▸ Set problem
Give the rows below as a two-column CSV with the columns note and time, one line for each row. Put its text and its answer each in one quoted field with line breaks turned into spaces, and leave the pictures out.

Part of a data file:
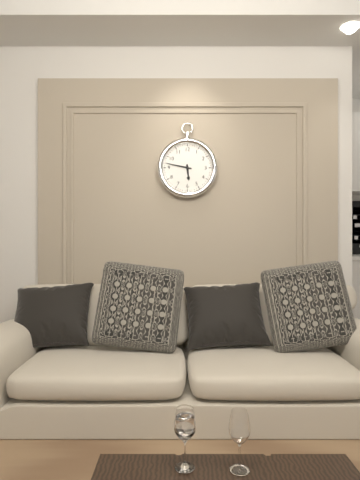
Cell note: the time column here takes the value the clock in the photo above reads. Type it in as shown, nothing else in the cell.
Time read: 5:47
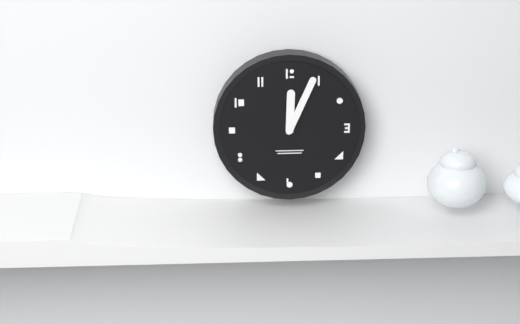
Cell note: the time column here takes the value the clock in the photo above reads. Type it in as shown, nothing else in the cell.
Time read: 12:04
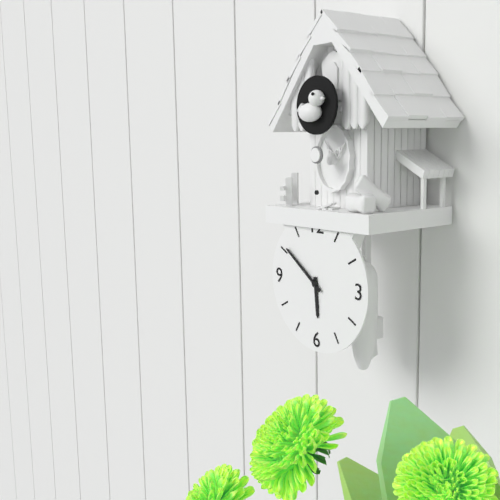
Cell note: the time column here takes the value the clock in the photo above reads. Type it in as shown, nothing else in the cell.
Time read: 5:51
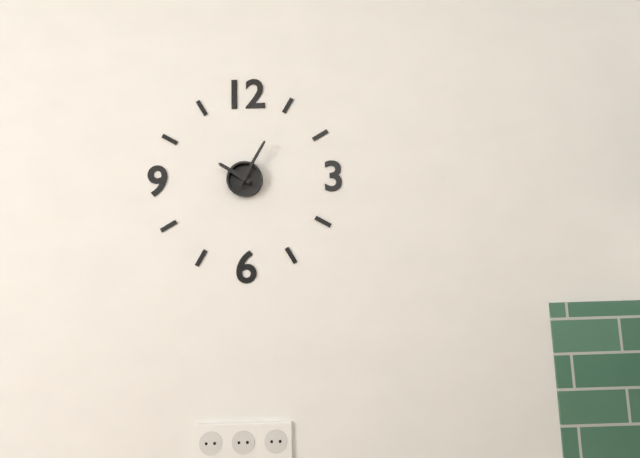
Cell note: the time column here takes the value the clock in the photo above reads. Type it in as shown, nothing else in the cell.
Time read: 10:05
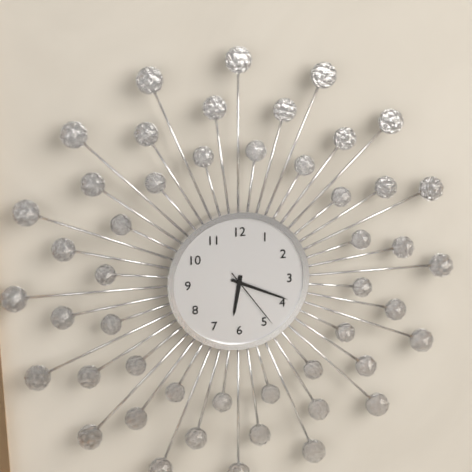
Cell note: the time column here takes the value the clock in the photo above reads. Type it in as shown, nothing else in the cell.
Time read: 6:19:24
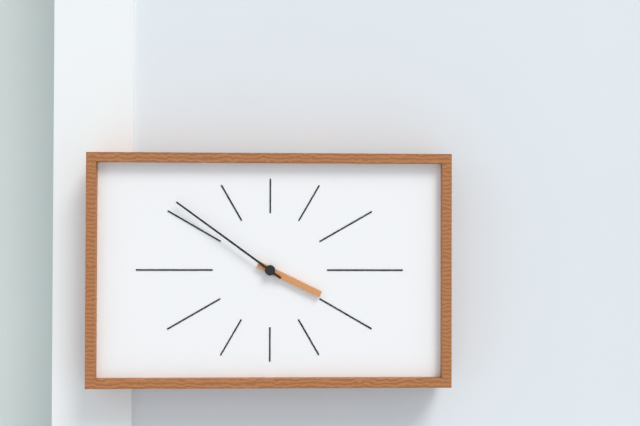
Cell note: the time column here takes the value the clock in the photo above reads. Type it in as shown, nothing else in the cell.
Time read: 3:51
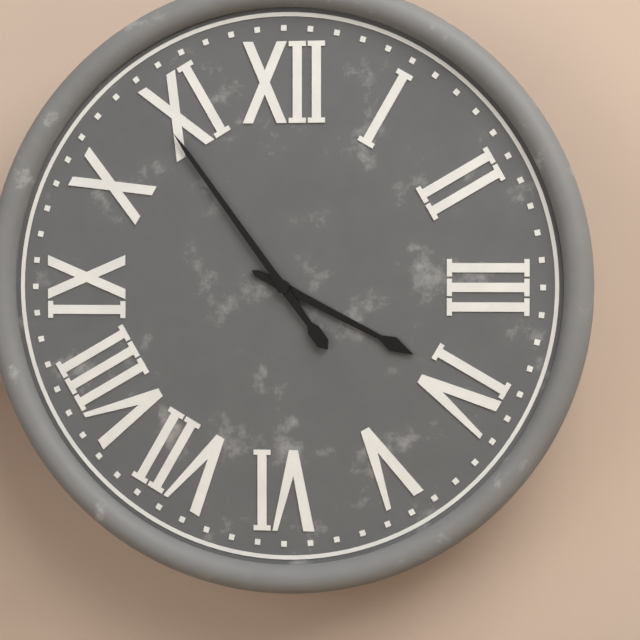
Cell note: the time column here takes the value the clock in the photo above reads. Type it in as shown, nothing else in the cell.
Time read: 3:54
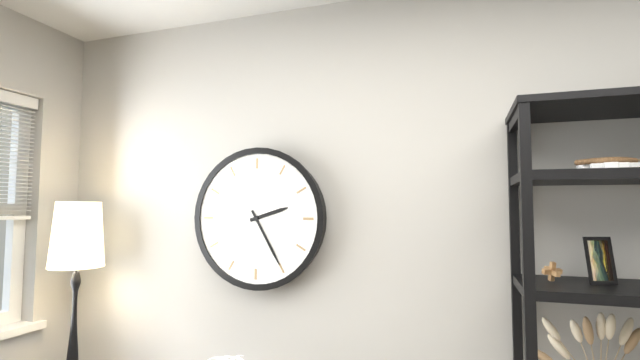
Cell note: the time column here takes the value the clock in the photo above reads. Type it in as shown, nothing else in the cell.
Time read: 2:25
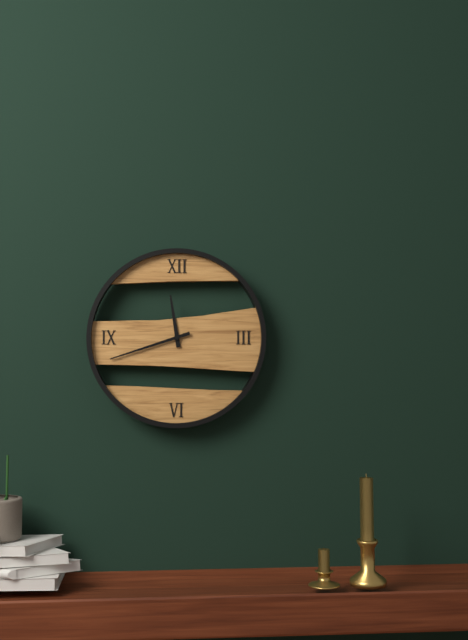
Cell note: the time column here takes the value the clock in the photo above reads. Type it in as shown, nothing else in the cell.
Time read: 11:42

▸ Right answer
note,time
"Cell note: the time column here takes the value the clock in the photo above reads. Type it in as shown, nothing else in the cell. Time read:","5:47"
"Cell note: the time column here takes the value the clock in the photo above reads. Type it in as shown, nothing else in the cell. Time read:","12:04"
"Cell note: the time column here takes the value the clock in the photo above reads. Type it in as shown, nothing else in the cell. Time read:","5:51"
"Cell note: the time column here takes the value the clock in the photo above reads. Type it in as shown, nothing else in the cell. Time read:","10:05"
"Cell note: the time column here takes the value the clock in the photo above reads. Type it in as shown, nothing else in the cell. Time read:","6:19:24"
"Cell note: the time column here takes the value the clock in the photo above reads. Type it in as shown, nothing else in the cell. Time read:","3:51"
"Cell note: the time column here takes the value the clock in the photo above reads. Type it in as shown, nothing else in the cell. Time read:","3:54"
"Cell note: the time column here takes the value the clock in the photo above reads. Type it in as shown, nothing else in the cell. Time read:","2:25"
"Cell note: the time column here takes the value the clock in the photo above reads. Type it in as shown, nothing else in the cell. Time read:","11:42"